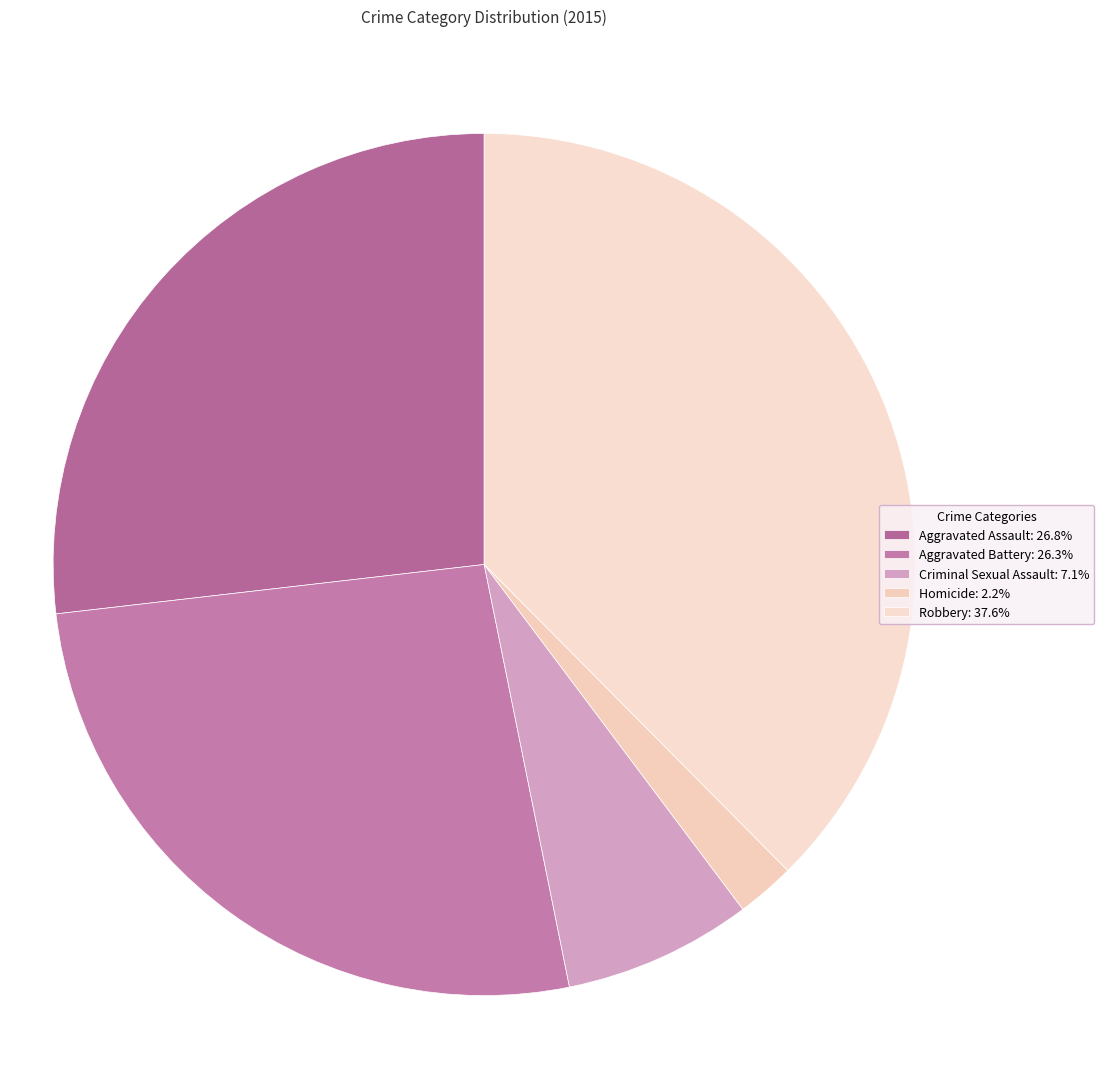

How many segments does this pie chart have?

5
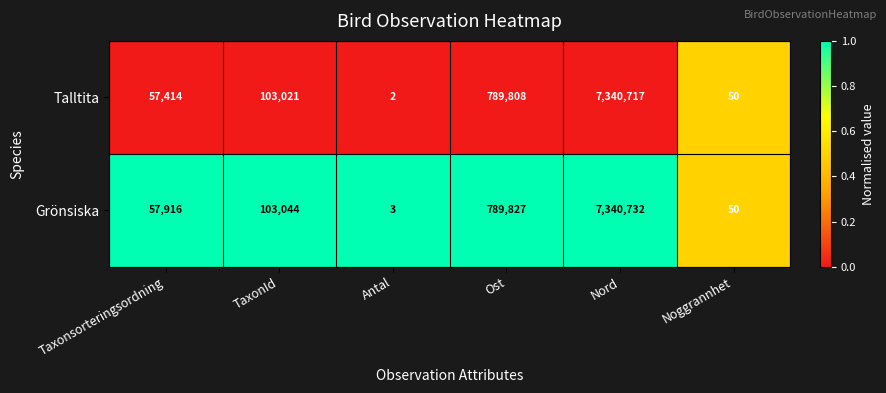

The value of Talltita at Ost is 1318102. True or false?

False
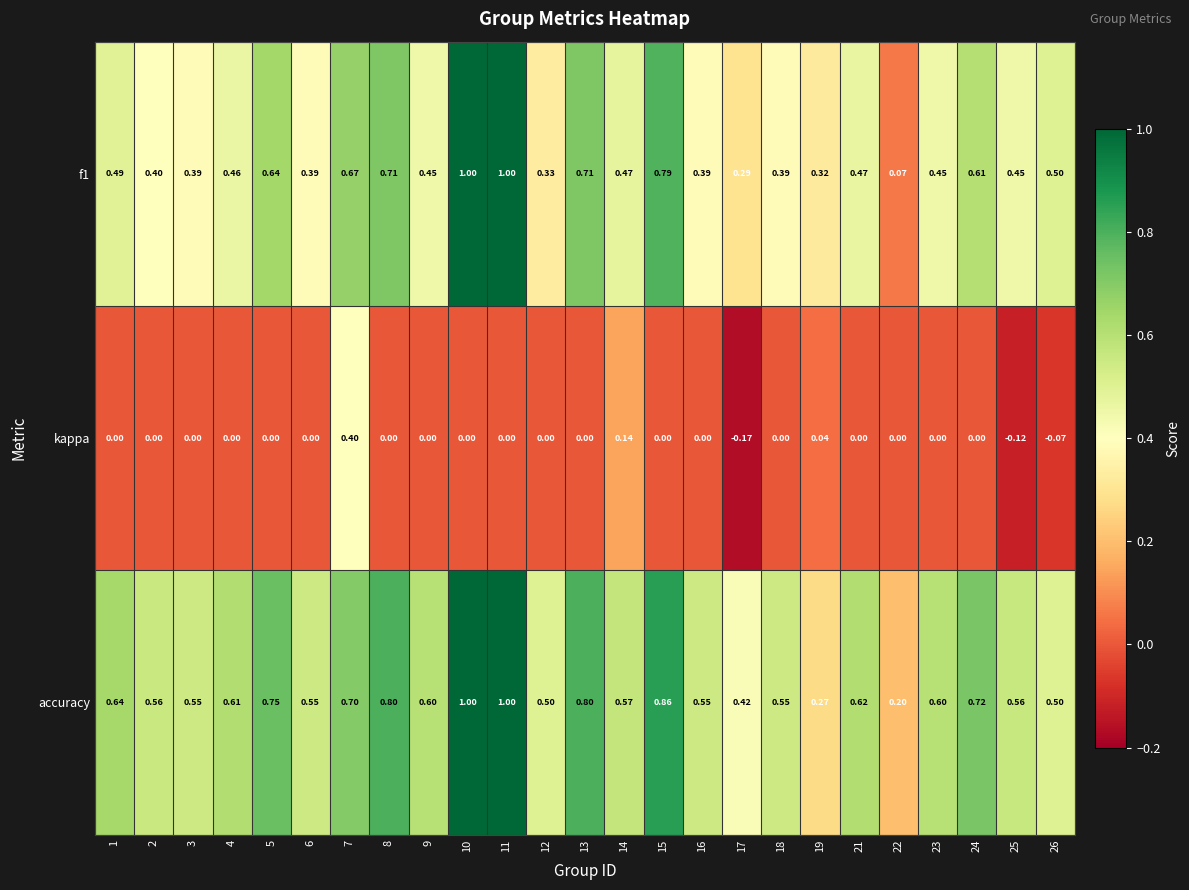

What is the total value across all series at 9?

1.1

________

Copy the rows above word for word, omitting the pictures.

How many segments does this pie chart have?

5

The value of Talltita at Ost is 1318102. True or false?

False

What is the total value across all series at 9?

1.1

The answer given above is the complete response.